Come vedete, tutto quanto finora abbiamo detto evidenzia una continuità tra la nostra esperienza attuale e l’aldilà. Certo non dobbiamo dimenticare che c’è di mezzo la morte con tutta la sua tragicità e la carica dirompente di rottura parziale di legami e di relazioni. Però il dopo morte – stando alla fede cristiana – sarà qualcosa certamente di novità, ma insieme di continuità con l’esperienza di oggi.
C’è un ultimo elemento, a cui prima si è accennato, sul quale riflettere a proposito del nostro destino nell’aldilà. Va bene attenderci tutto quanto finora descritto, ma occorre aggiungere che lo speriamo come realtà di felicità. Sopravvivere dopo la morte senza la felicità sarebbe la peggiore condanna per una persona; sarebbe meglio allora finire per sempre, piuttosto che essere infelici per l’eternità.
Ma quale è la felicità che ci attende? La Parola di Dio, utilizza il termine “felicità”, ma preferisce parlare di “beatitudine”: l’uomo felice è l’uomo beato. Questo vale anche per l’aldilà: non per niente parliamo dei beati, pensando a chi è in paradiso, o di beatitudine eterna.
Il Vangelo di oggi ha come tema la “beatitudine”, è il Vangelo delle beatitudini con cui si inizia il cosiddetto discorso della montagna nel capitolo quinto del Vangelo secondo Matteo. Se però ascoltiamo questo brano evangelico e lo confrontiamo con la nostra immagine di felicità non possiamo non restare sconcertati: sarebbero felici i poveri, quelli che sono nel pianto, i miti, i perseguitati, ecc.? E il nostro destino futuro sarebbe questo?
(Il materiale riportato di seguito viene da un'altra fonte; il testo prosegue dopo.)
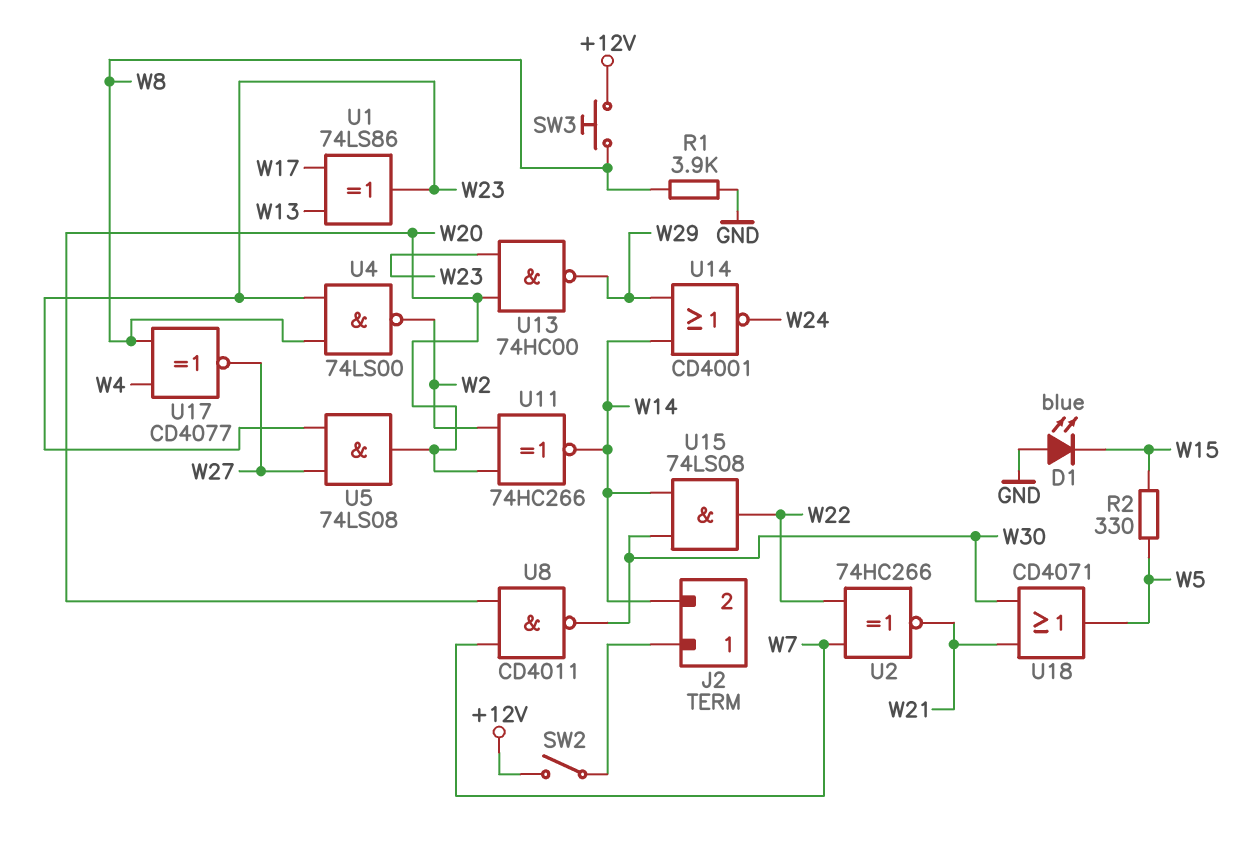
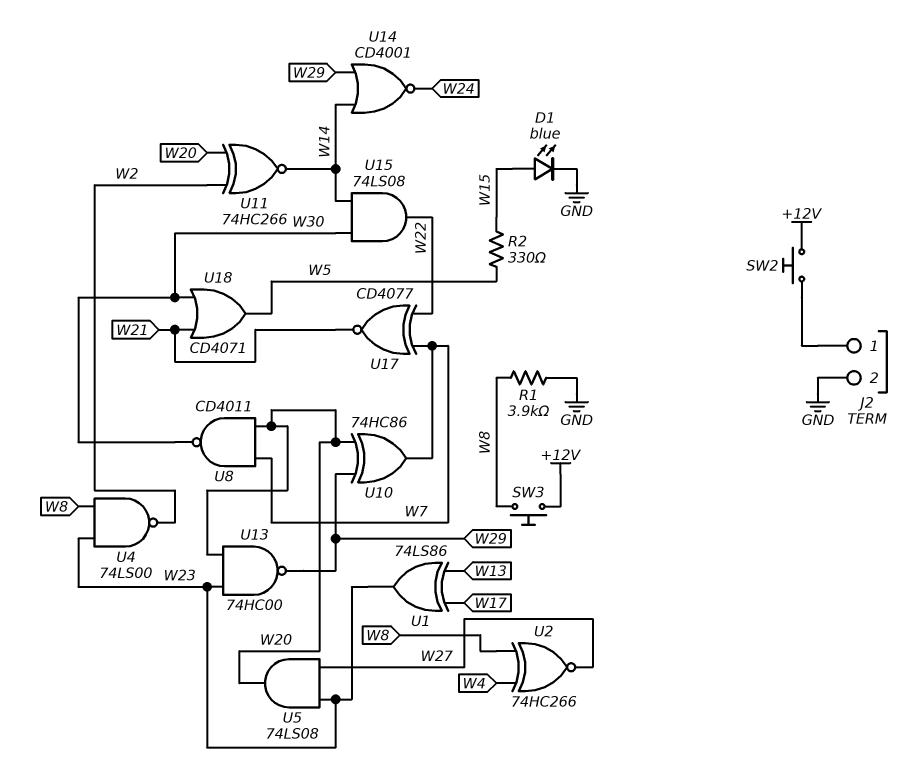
D1: LED blue (A GND, K W15) -> LED blue (A W15, K GND)
J2 pin 2: W14 -> GND
SW2: switch (+12V, J2/1) -> button (+12V, J2/1)
U2: XNOR 74HC266 (in W7, in W22, out W21) -> XNOR 74HC266 (in W4, in W8, out W27)
U10: none -> XOR 74HC86 (in W20, in W29, out W7)
U17: XNOR CD4077 (in W4, in W8, out W27) -> XNOR CD4077 (in W7, in W22, out W21)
Per comprendere il Vangelo delle beatitudini e il suo significato per la nostra fede nell’aldilà occorre però avere presenti due considerazioni. Anzitutto il fatto che le parole di Gesù mettono in continuità l’adesso con il futuro, come una realtà dinamica. Già ora, ad esempio, c’è la beatitudine dei poveri in spirito perché di essi è e sarà il Regno dei cieli; già ora c’è la beatitudine, la felicità di chi è nel pianto perché è certo che sarà consolato; già ora sono beati i misericordiosi, perché è certo che troveranno misericordia e così via per tutte le altre beatitudini. Esiste quindi una continuità tra la situazione attuale, descritta in termini molto realistici (perché a volte è di povertà, pianto, persecuzione, ecc.) ed impegnativi (perché si è chiamati ad avere fame e sete di giustizia, a essere operatori di pace, ecc.) e quello che sarà, ma in un certo senso è già, il nostro destino futuro.
Una seconda considerazione, che ci può aiutare a comprendere il Vangelo delle beatitudini, è il fatto che Gesù, più che elencare delle categorie di persone, sta in realtà tratteggiando il proprio ritratto. È Lui il povero, il mite, il misericordioso, l’affamato di giustizia, l’operatore di pace, il perseguitato, ecc. Ciò significa che la vera beatitudine, l’autentica felicità è essere come Gesù, essere come Lui, il Figlio. Lo dice anche la seconda lettura di oggi, ricordandoci che già ora siamo figli di Dio e che «noi saremo simili a lui». Non per niente i santi e le sante – quelli riconosciuti ufficialmente dalla Chiesa ma anche quelli che compongono la moltitudine immensa di cui parla la prima lettura e che oggi ricordiamo in modo speciale – possono essere tutti definiti come imitatori di Gesù al di là delle loro differenze.
Guardando a loro, già presso il Signore, possiamo allora comprendere ciò che ci attende, ciò che dobbiamo credere e sperare. Guardando a loro possiamo anche capire come vivere per essere già beati oggi e avere la gioia della beatitudine piena nell’aldilà. Per questo chiediamo oggi la loro intercessione.